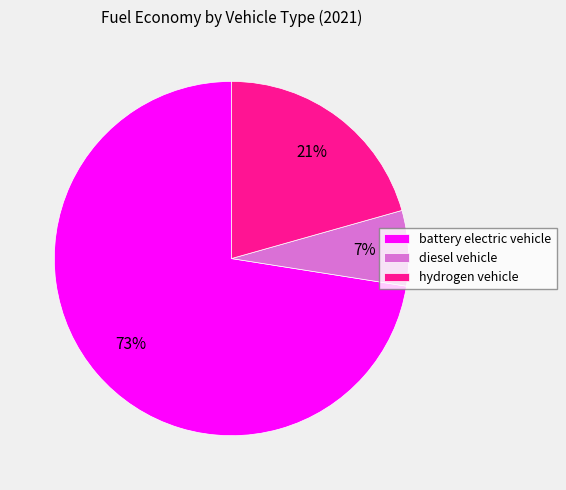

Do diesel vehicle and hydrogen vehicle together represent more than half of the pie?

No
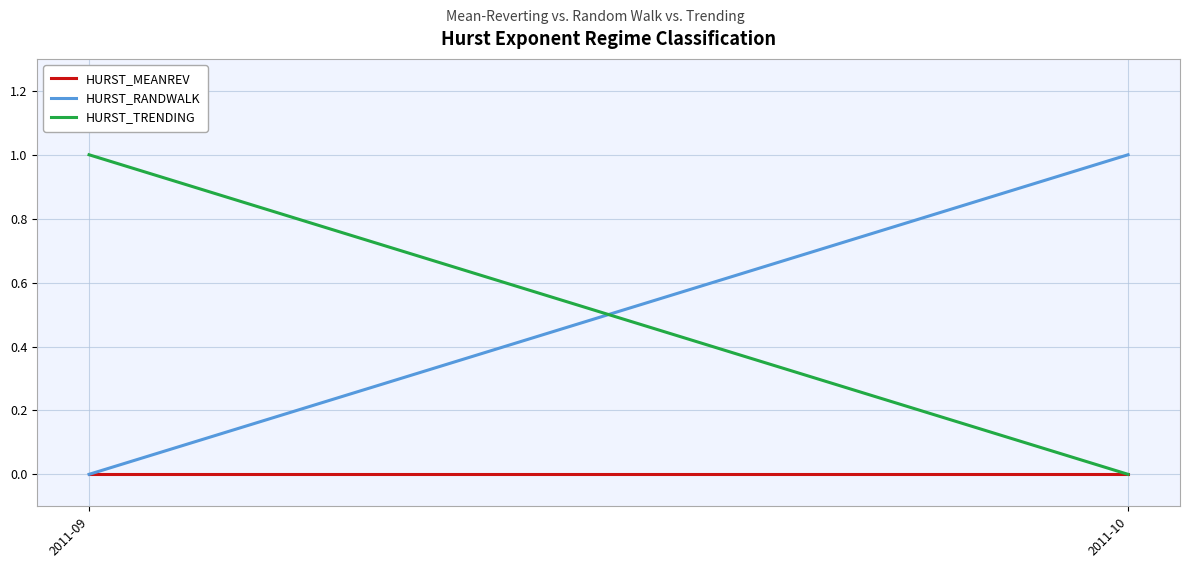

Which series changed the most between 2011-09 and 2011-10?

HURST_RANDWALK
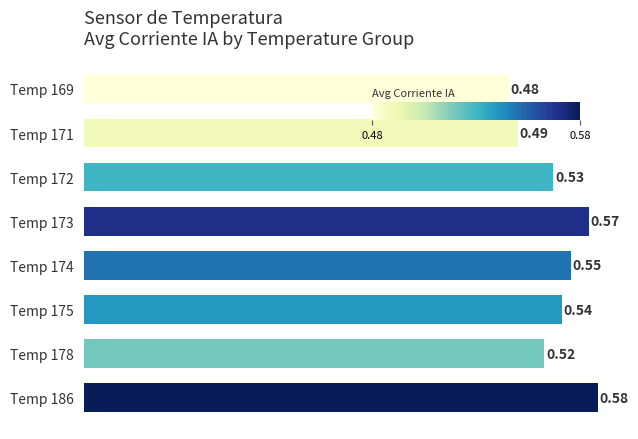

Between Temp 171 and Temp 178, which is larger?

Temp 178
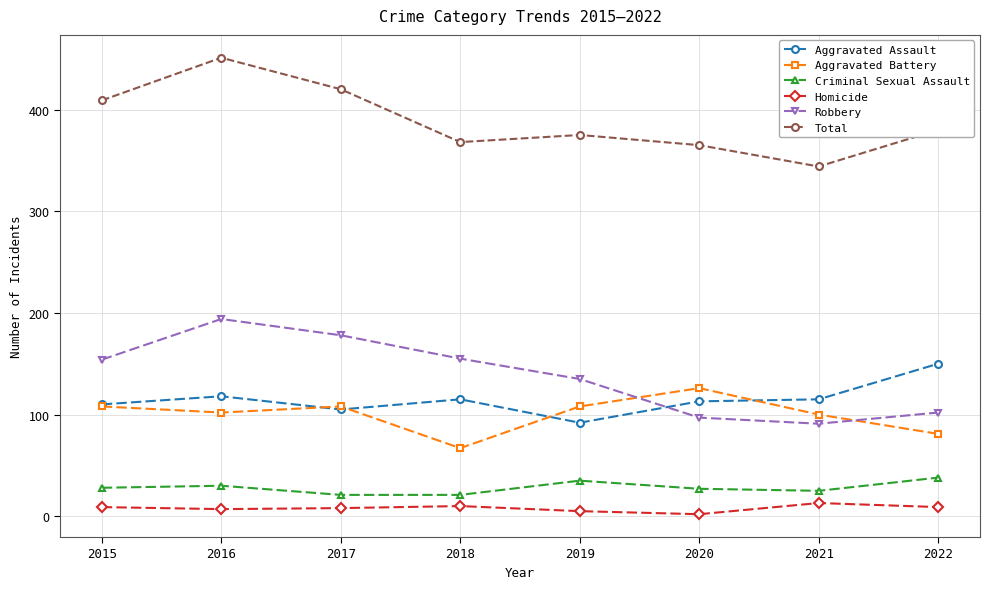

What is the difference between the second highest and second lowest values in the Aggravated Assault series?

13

◆ ◆ ◆ ◆ ◆ ◆ ◆

▶ [WHAT THE TASK ASKS] Reproduce verbatim the lines of the data above, from the line containing "What is the" through the end of the data, inclusive.

▶ [ANSWER FOR THE TASK]
What is the difference between the second highest and second lowest values in the Aggravated Assault series?

13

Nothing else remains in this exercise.